The Silence of the Big Bang and the Birth of Sound
The great explosion that may have given rise to our universe was completely silent: sound needed both matter and gravity to exist.
Despite what the term suggests, the Big Bang made no sound whatsoever; the universe was born silently. This apparent paradox, and the history of sound from its cosmological origins, is what Mike Goldsmith explores in his fascinating book Discord: The Story of Noise. According to his fascinating study, the silence of the explosion at the beginning of the universe was due to the fact that space was non-existent, that is: there was no medium through which sound could travel. But this primordial silence didn’t last long.
380,000 years after the Big Bang (only .0003% of the universe’s existence up until now) sound began to fill space. Sound, like us, is a result of that initial explosion ––something that was triggered solely because some regions of the universe were more dense than other; a phenomenon which isn’t yet fully explained. This density eventually formed the stars and the galaxies and generated a gravitational force which attracted matter (then in the form of plasma), and that dance caused a compression that then heated the plasma and produced a radiation that offset the gravitational force. And there and then sound was born. A sound that would have been inaudible for us, however, because it was as low as one trillion Hertz.

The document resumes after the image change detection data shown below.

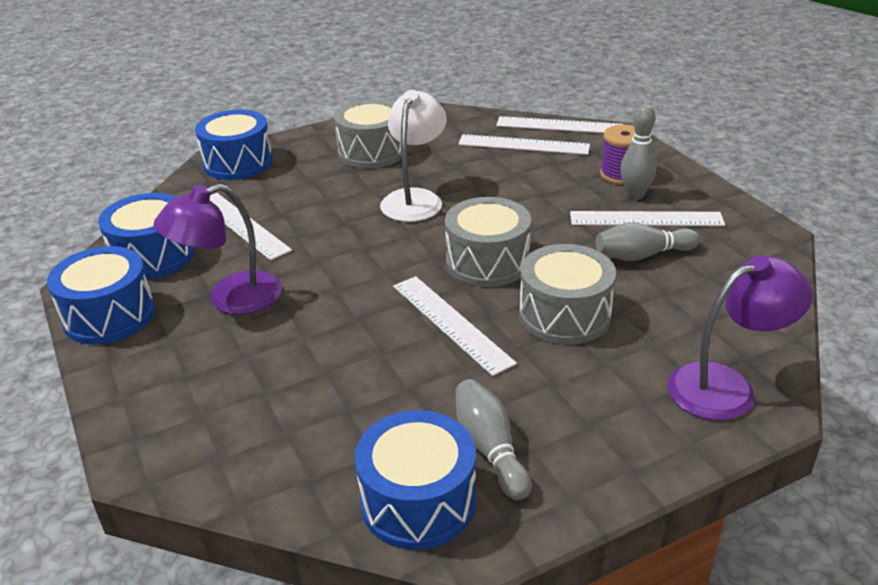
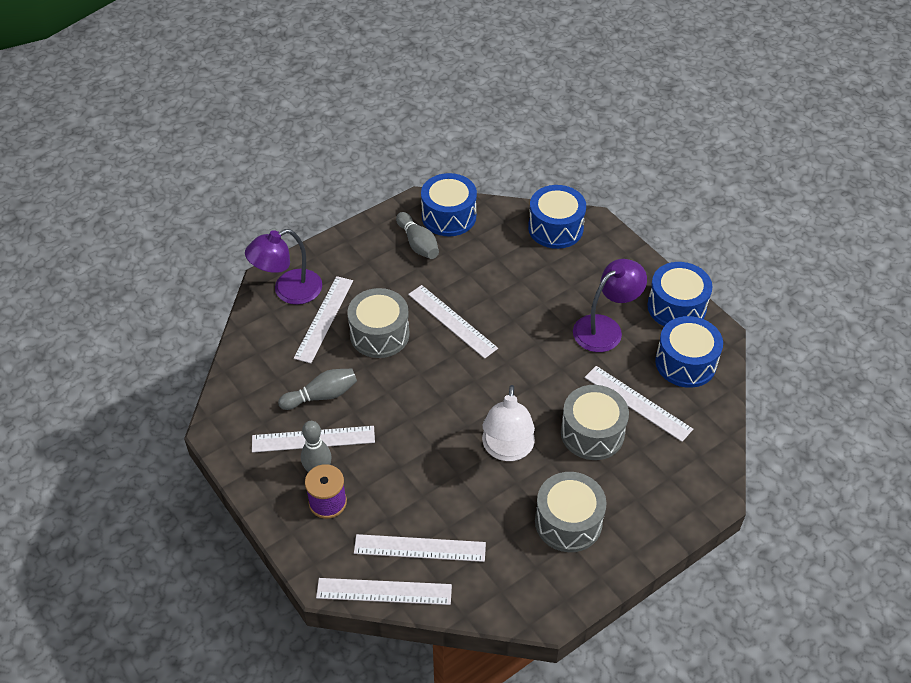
camera: 170 degrees right, 15 degrees up
(238, 163) = (690, 491): blue drum -> blue drum (555, 228)
(487, 262) = (435, 378): grey drum -> grey drum (592, 433)
(655, 341) = (324, 319): none -> white ruler

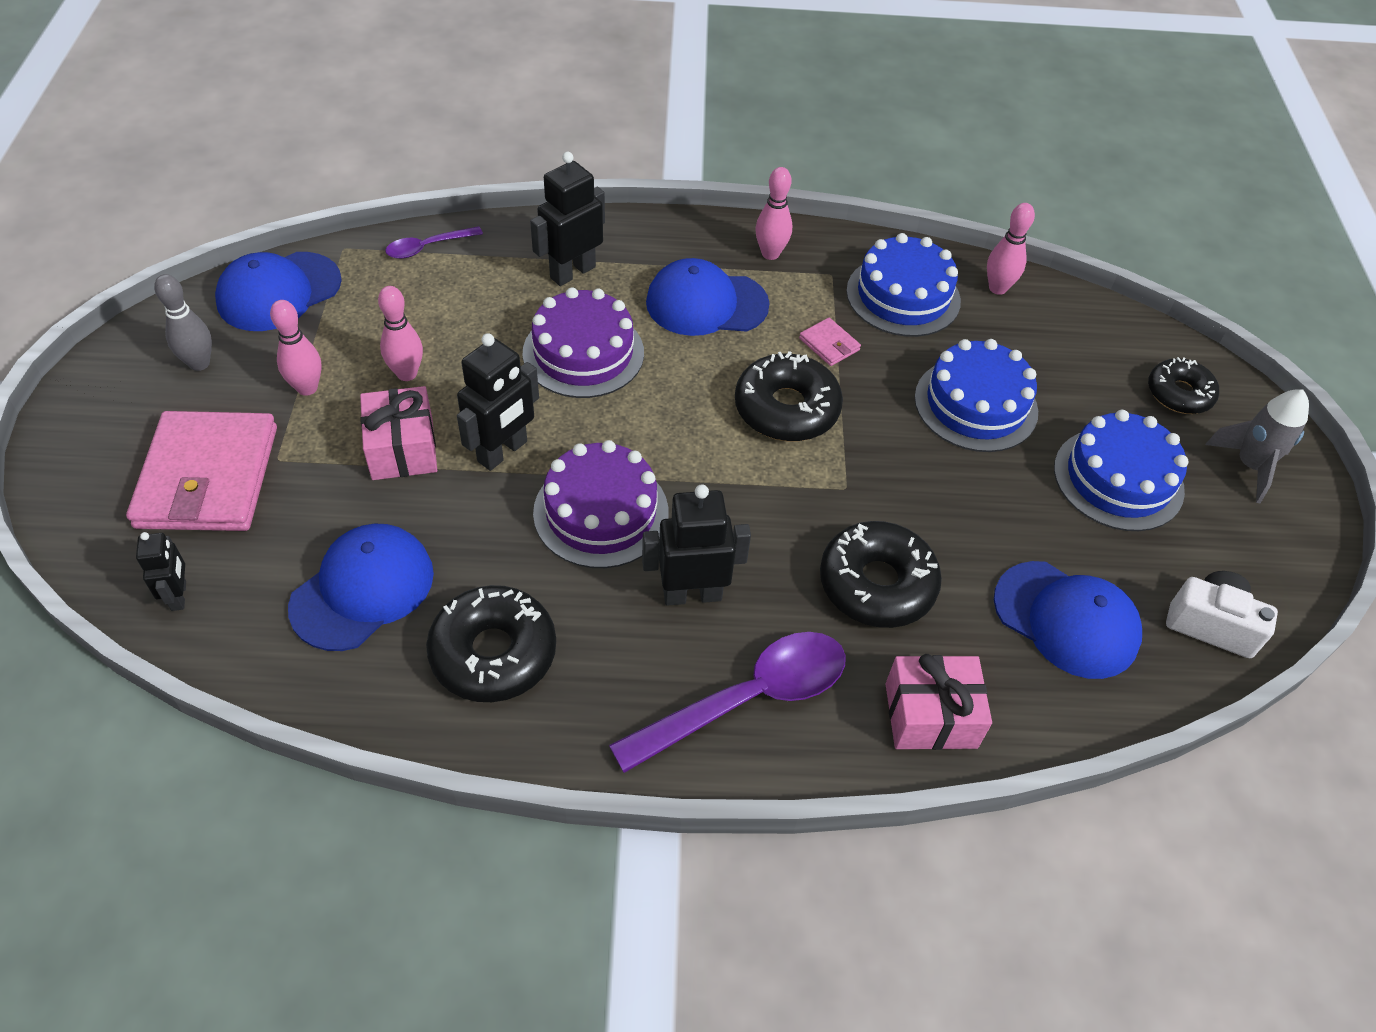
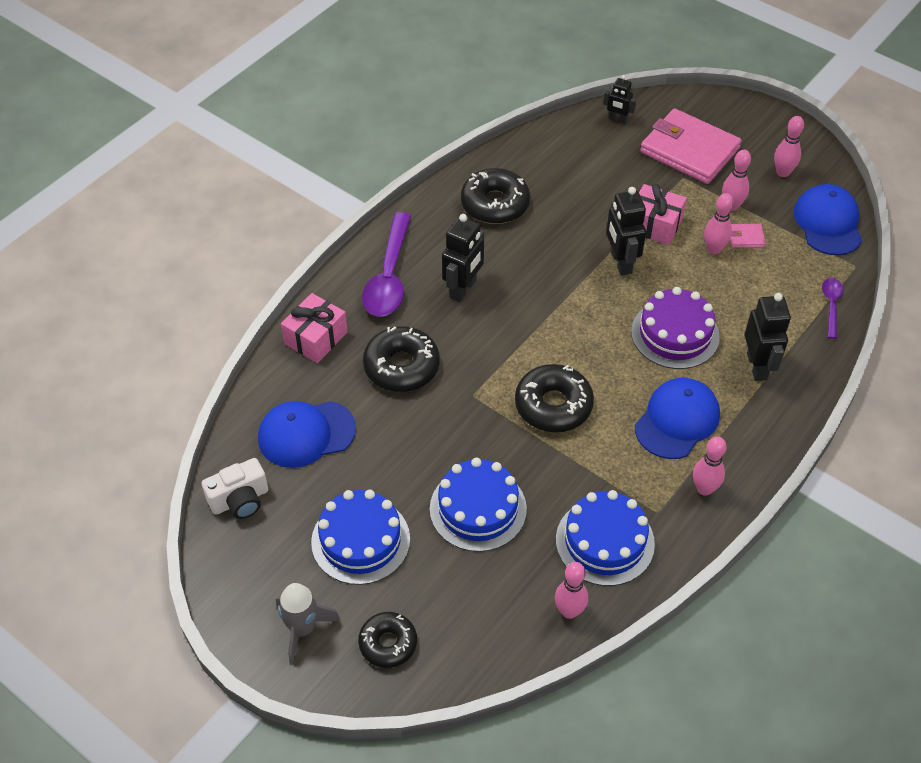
camera: 130 degrees right, 0 degrees up
(199, 363) = (782, 172): grey bowling pin -> pink bowling pin
(363, 589) = (570, 176): blue cap -> none
(601, 512) = (545, 281): purple cake -> none
(829, 344) = (590, 464): pink wallet -> pink wallet (745, 237)

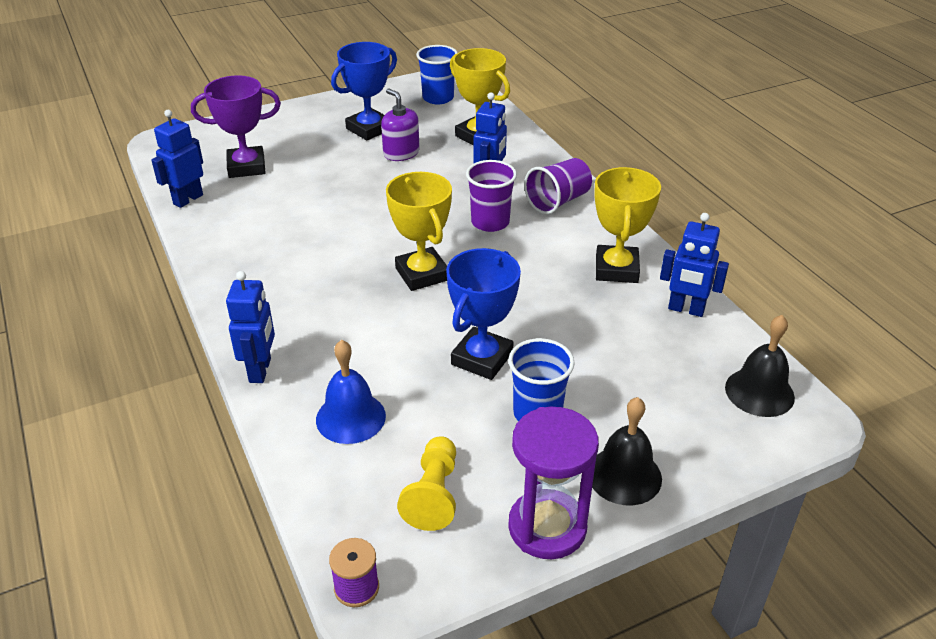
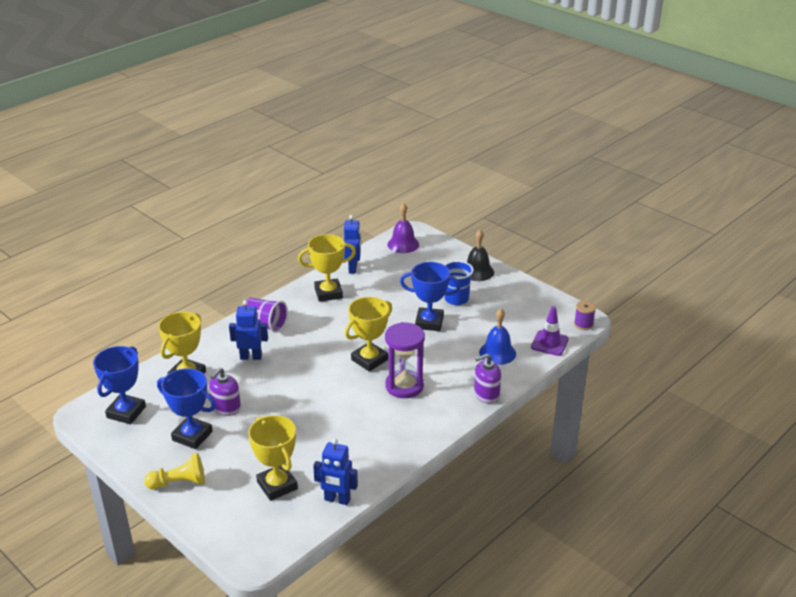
camera: 110 degrees left, 5 degrees down
(246, 167) = (277, 485): purple trophy -> yellow trophy
(261, 370) = (486, 394): blue robot -> purple soap dispenser
(331, 502) = (549, 343): none -> purple traffic cone
(433, 494) = (524, 317): yellow pawn -> yellow pawn (179, 483)
(438, 98) = (126, 412): blue cup -> blue trophy
(490, 222) = (301, 346): purple cup -> none
(547, 527) = (518, 285): purple hourglass -> purple hourglass (404, 386)
(759, 392) = (403, 244): black bell -> purple bell

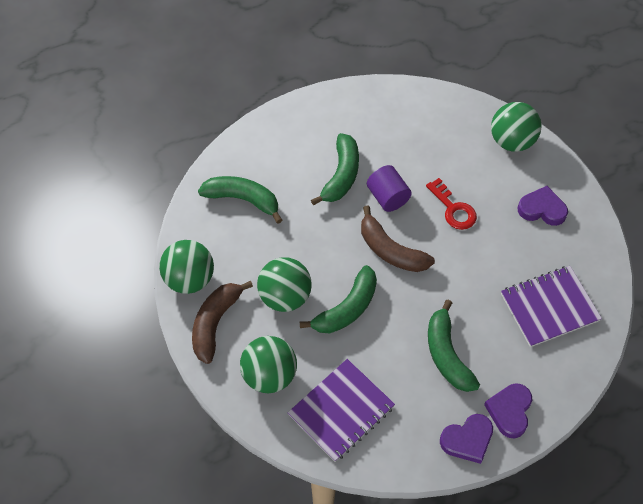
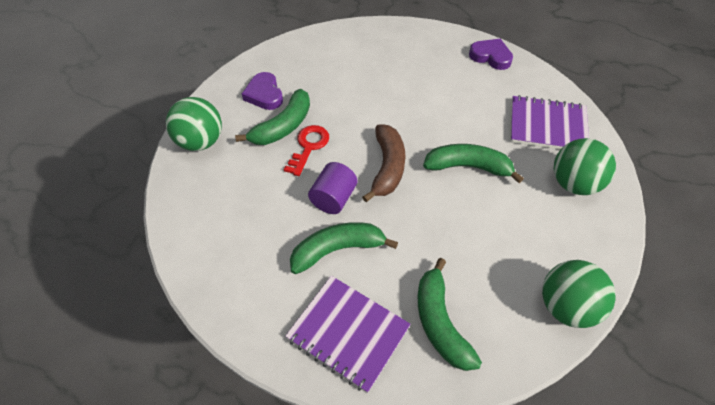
camera: 125 degrees left, 5 degrees down
(215, 323) = (580, 252): brown banana -> none
(285, 296) = (502, 215): green ball -> none
(447, 354) = (443, 92): green banana -> green banana (283, 126)
(509, 411) = (450, 46): purple heart -> none
(549, 307) = (352, 58): purple notebook -> purple notebook (348, 333)

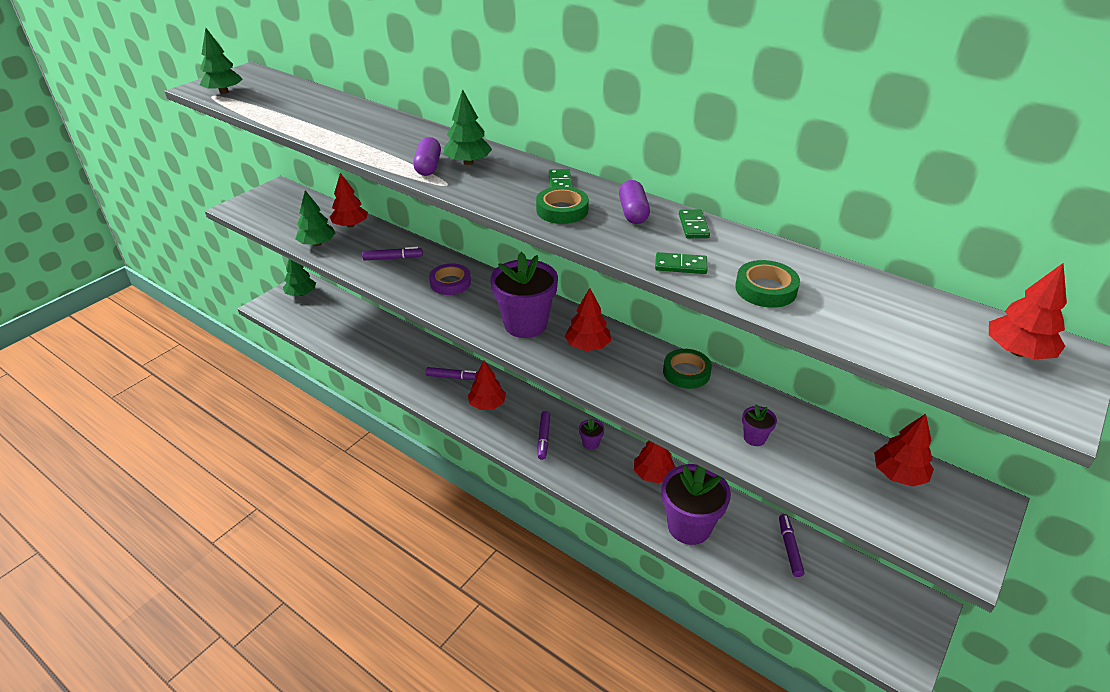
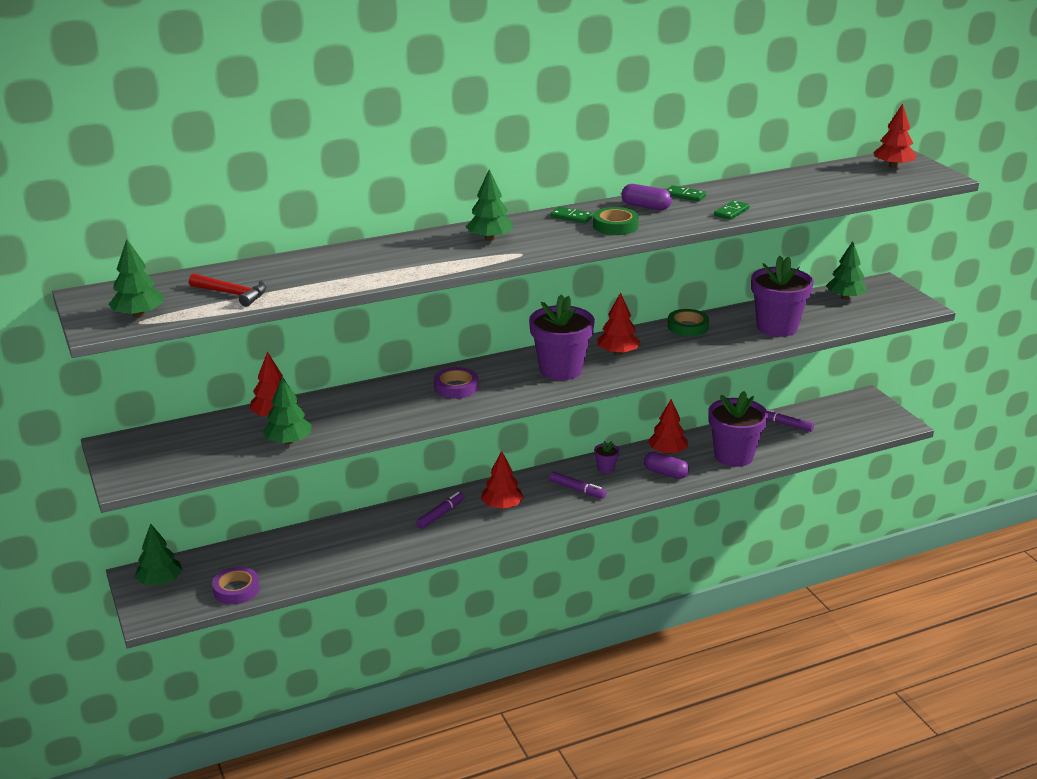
camera: 60 degrees left, 10 degrees down
(277, 107) = (232, 294): none -> red hammer
(308, 325) = (236, 589): none -> purple tape
(393, 258) = (375, 406): purple marker -> none
(428, 167) = (478, 254): purple capsule -> purple capsule (665, 473)
(754, 438) = (777, 327): purple flower pot -> purple flower pot, size x2.33
(765, 289) = (781, 199): green tape -> none
(898, 474) = (845, 297): red tree -> green tree

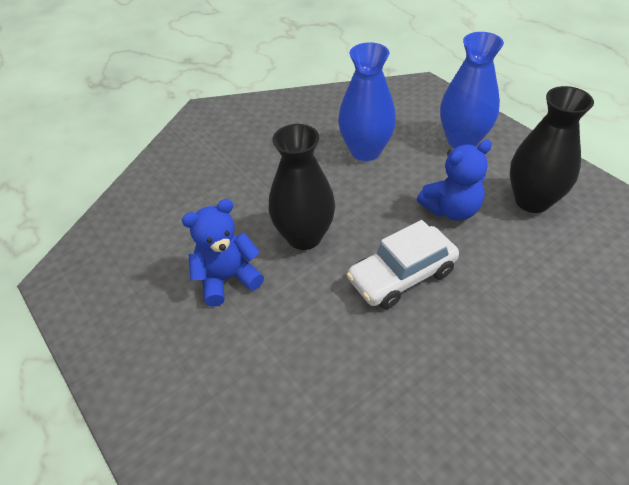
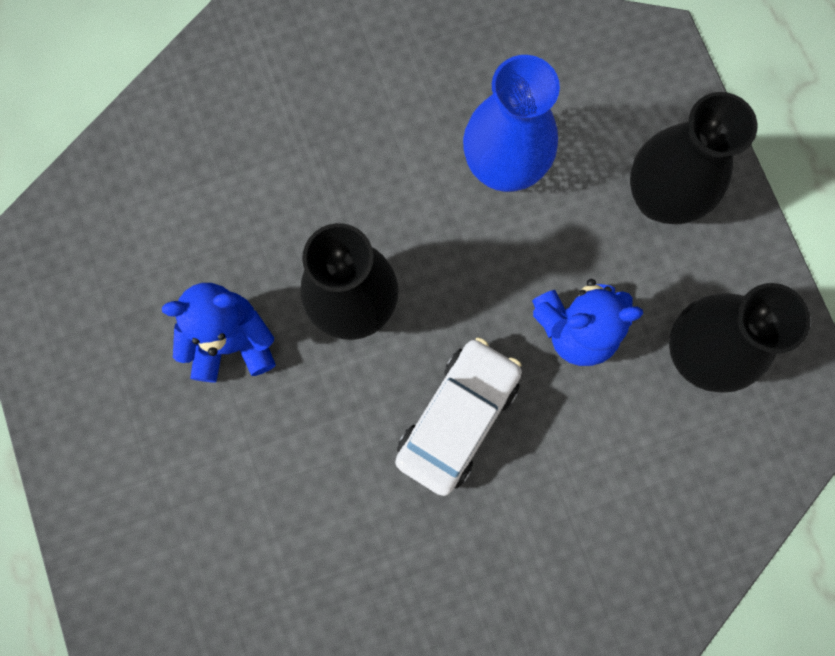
camera: 15 degrees right, 30 degrees up
(402, 276) = (458, 418): white car -> white car turned 135 degrees clockwise
(462, 141) = (660, 198): blue vase -> black vase

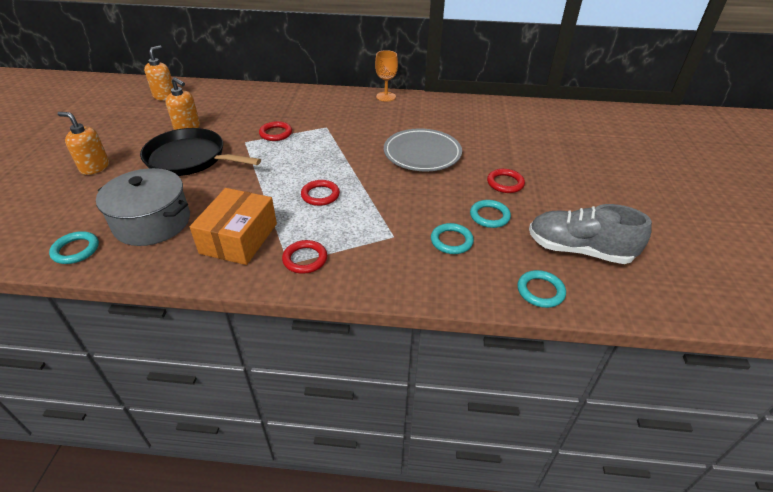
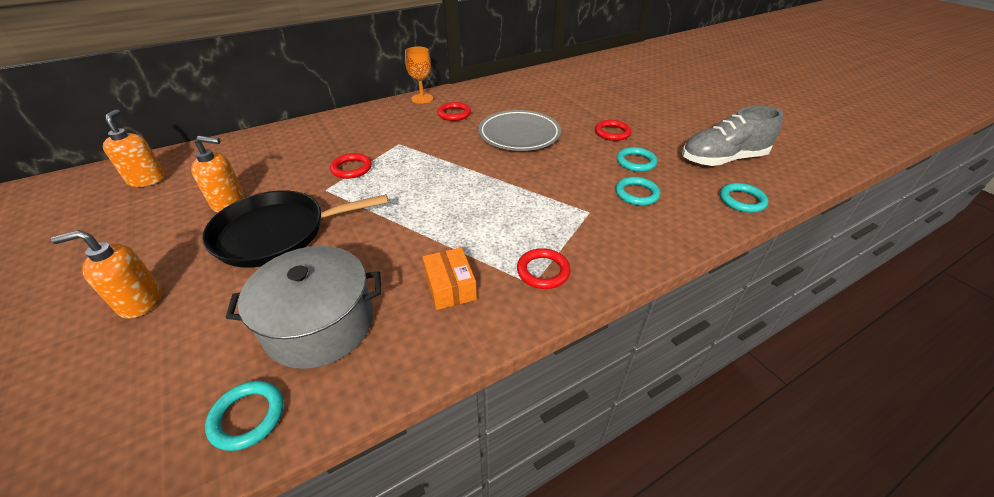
camera: 35 degrees left, 0 degrees up
(239, 238) = (450, 287): orange box -> orange box, size x0.60
(320, 195) = (477, 206): red ring -> red ring (454, 114)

Goldsmith explains the evolution of matter into sound:
In the early Universe, as new generations of stars formed using the nuclear reaction byproducts of the old, planets like ours formed with them — and sound waves surged and echoed through their structures and their atmospheres and, later, their hydrospheres too. But, as far as we know, for ten billion years there was nothing to hear them.
Discord is a fascinating book from cover to cover, and it reminds us that way before human reason existed, the universe moved in paradoxes. The great cosmic concert had no audience.